The weeklong series of events uncovered more connections between Hawaiian and Moroccan cultures.  “Amazing similarities,” said Hakim Ouansafi, the festival event chairman, who was born and raised in Morocco but has lived in Hawai‘i for 15 years. “In Morocco, they call it ‘salam.’ And if you truly translate it, it is aloha. It is the sense of family, all-togetherness.” Just as Hawai‘i is the gateway to the Asia-Pacific region, Morocco is a bridge to Europe, Africa and the Arab world. When Doris Duke originally conceived Shangri La as a synthesis of Islamic and Hawaiian architectural styles and cultural influences, little did she know that 76 years later the State of Hawai‘i and Morocco would envision and eventually forge a similar cultural exchange.

Jali Pavilion Reinstallation

 

Doris Duke and James Cromwell in the Jali Pavilion, 1939. Photo by Martin Munkácsi. Doris Duke Photograph Collection, Doris Duke Charitable Foundation Historical Archives, David M. Rubenstein Rare Book & Manuscript Library, Duke University.

Remember the pavilion on top of the Mughal Suite at Shangri La? It is being reinstalled! The pavilion includes the openwork marble panels, or jalis, that were commissioned in India in 1935 and broke in transit to Hawai‘i. Doris Duke commissioned another set for her bedroom suite, patched together the broken jalis, and had her architect design a rooftop pavilion around them. The rooftop jalis are supported by decorative concrete surrounds (frames), all of which had to be removed in order to complete the 2011 roof work over the Mughal Suite and Moroccan Room. In the course of removal, the deteriorated adhesive used in the 1930s repair gave way. Two years ago, the fragmented panels were packed in crates and stored on the tennis court.

The crated panels stored on the tennis court, 2012. Doris Duke Foundation for Islamic Art, Honolulu, Hawai‘i. (Photo: Kent Severson.)

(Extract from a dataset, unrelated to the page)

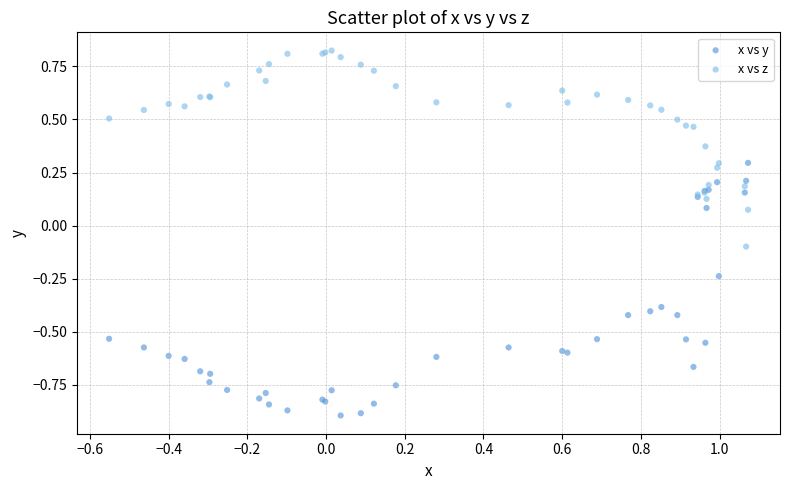

Which series reaches the maximum Y coordinate?

x vs z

In April of 2012, we unpacked the panels one by one to document their condition and develop our systems for cleaning and repair. Working with interns Kat Harada and Liane Ikemoto, and Collections Technician Linda Gue, most of the jalis were cleaned and initial repairs begun.

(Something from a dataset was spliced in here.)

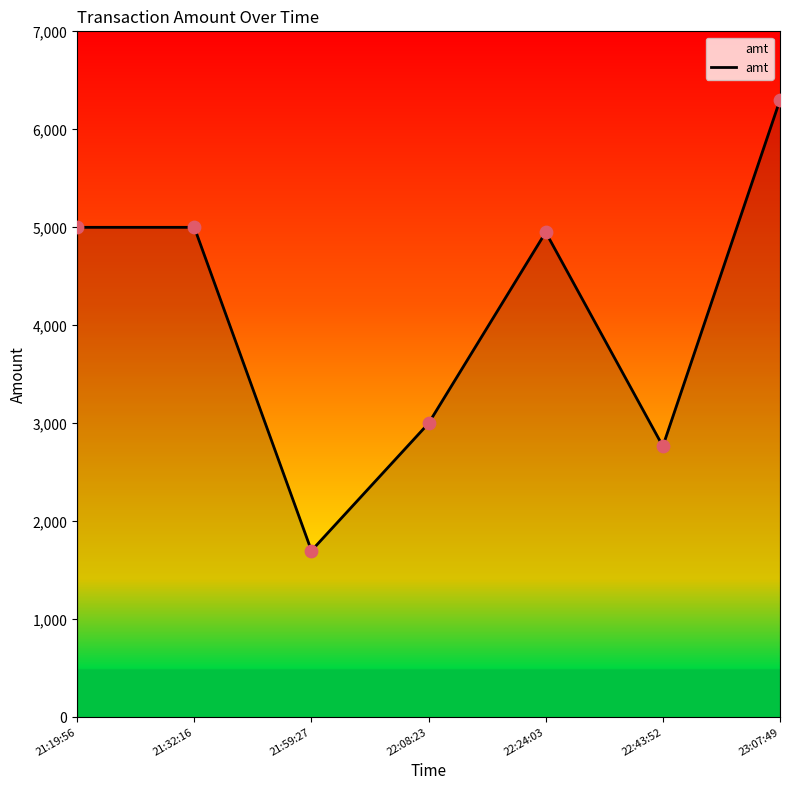

What is the change in value from 21:32:16 to 21:59:27?

-3300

Linda Gue making small repairs, April 2012. Doris Duke Foundation for Islamic Art, Honolulu, Hawai‘i. (Photo: Kent Severson.)

In May, the jalis and sections of the concrete surrounds were shipped to Spectra, an architectural firm in Pomona, California, so they could replicate the old cast concrete surrounds and complete the marble repairs using a structural epoxy adhesive.

The marble panels being reassembled at the Spectra workshop, October 2012. Doris Duke Foundation for Islamic Art, Honolulu, Hawai‘i. (Photo: Kent Severson.)

I made three trips to Pomona to assist with and inspect the marble repair work. The new system is deliberately designed so that, in the future, the marble jalis can be removed from their cast concrete surrounds without destroying them. This required the fabrication of 17 new silicone rubber molds and 132 newly cast elements.

Newly cast elements ready for shipping, October 2012. Doris Duke Foundation for Islamic Art, Honolulu, Hawai‘i. (Photo: Kent Severson.)

In early November all of the pieces returned to Hawai‘i, and the first crates were delivered to Shangri La on Monday, November 26.

With a small crane, the crates (73 crates weighing 80,000 pounds total) were lifted from the entry courtyard, over the private garden and onto the roof. By Wednesday afternoon, unpacking was completed and the first of the new columns was ready to be installed.

The crane emerging from the trees with another crate, November 2012. Doris Duke Foundation for Islamic Art, Honolulu, Hawai‘i. (Photo: Kent Severson.)

With the reinstallation of the Jali Pavilion, we are returning one of Shangri La’s truly character-defining features. Stay tuned for updates as the work proceeds.

Unpacking cast elements on Tuesday afternoon, November 27, 2012. Doris Duke Foundation for Islamic Art, Honolulu, Hawai‘i. (Photo: Kent Severson.)